In questi giorni mi è capitato di leggere un testo che parlava dei rischi connessi all’uso degli algoritmi al servizio solo del profitto e di una scienza centrata su se stessa senza una vera riflessione etica, senza valutare le motivazioni, i vantaggi o le conseguenze del loro uso sulla dignità e libertà dell’uomo, di ogni uomo, specialmente dei più poveri e fragili.

Quando il Vangelo sintetizza tutta la «legge» in un’unica parola: ama il tuo prossimo, offre la chiave che sconvolge davvero ogni logica economica e politica, ogni relazione sociale, ogni relazione tra gli uomini.

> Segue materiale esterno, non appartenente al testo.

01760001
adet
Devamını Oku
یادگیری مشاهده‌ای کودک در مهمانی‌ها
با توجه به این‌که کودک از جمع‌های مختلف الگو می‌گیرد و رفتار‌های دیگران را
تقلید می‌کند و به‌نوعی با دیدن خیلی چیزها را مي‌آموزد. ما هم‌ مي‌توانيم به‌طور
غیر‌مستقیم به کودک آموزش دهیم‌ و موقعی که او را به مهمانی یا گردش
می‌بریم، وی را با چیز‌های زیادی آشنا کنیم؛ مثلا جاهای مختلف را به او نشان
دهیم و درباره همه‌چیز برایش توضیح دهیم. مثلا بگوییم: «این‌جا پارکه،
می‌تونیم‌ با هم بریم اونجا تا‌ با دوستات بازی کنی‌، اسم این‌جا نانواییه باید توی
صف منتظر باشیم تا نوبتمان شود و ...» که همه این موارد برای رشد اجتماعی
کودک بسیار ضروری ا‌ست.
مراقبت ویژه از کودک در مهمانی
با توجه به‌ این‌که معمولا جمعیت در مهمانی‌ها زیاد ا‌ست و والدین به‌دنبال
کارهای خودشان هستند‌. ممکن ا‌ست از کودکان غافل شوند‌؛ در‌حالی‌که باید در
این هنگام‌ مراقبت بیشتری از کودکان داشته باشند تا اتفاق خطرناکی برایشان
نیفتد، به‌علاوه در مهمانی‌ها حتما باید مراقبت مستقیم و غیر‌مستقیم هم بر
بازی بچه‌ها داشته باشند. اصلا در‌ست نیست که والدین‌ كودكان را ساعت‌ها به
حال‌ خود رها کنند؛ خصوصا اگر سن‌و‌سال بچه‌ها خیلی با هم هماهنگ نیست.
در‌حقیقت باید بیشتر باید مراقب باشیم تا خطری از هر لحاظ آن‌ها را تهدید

È putroppo triste che abbiamo bisogno di un piccolissimo indomabile virus per tornare a pensare e agire da «uomini» fatti a immagine di Dio, l’Amore.

 


Cosa c’entar l’amore con la scienza?

L’amore è un sentimento, un’emozione che nasce dall’inconscio. Recentemente alcuni studi hanno dimostrato che l’attrazione fisica e sessuale è legata a fattori chimici, ma l’amore non è necessariamente legato al corpo e alle sue pulsioni; può essere qualcosa di astratto.

Chi ama il proprio Dio, qualunque esso sia o chiunque egli sia, non lo ha mai visto o non ha mai avuto contatti con lui. Alcune religioni disdegnano qualsiasi principio emozionale, compreso l’amore, perché è equiparato al desiderio che, una volta ottenuto, genera altri desideri in un crescendo di cupidigia senza fine lasciandoci nell’arsura dell’inappagamento. Anche quando sembriamo completamente appagati dall’amore, dovremo comunque fare i conti con un futuro che non lascia scampo alla sua perdita.

Ed è stata proprio la perdita della persona con cui ho condiviso gli anni più coinvolgenti della mia vita che mi ha indotto a colmare il vuoto emotivo creatosi cercando di trovare un’interazione scientifica con l’incomprensione della Morte.

La ricerca nel trovare un canale di comunicazione tra l’arida freddezza della solitudine e la spiegazione logica delle leggi fisiche e chimiche dell’Universo hanno prodotto questa serie di poesie che altro non sono che congetture e speranze, se vogliamo anche velleitarie, in cui affondare il proprio dolore e il proprio vuoto.

Piergiorgio Pescali

Il Mio Dio

Non mi interessa
avere soldi.
Se avessi soldi
vorrei avere potere.

Non mi interessa
avere potere.
Se avessi potere
vorrei avere stelle.

Non mi interessa
avere tutte le stelle.
Se avessi tutte le stelle,
vorrei avere l’Universo.

Non mi interessa
avere l’Universo.
Se avessi l’Universo
vorrei essere Dio.

Non voglio nulla
di tutto questo
perché possiedo già
soldi, stelle, Universo.

Te.

Piergiorgio Pescali, Versi d’amore e di scienza, Bertoni editore,
Corciano (Pg) 2020, 86 pagine, 14 euro.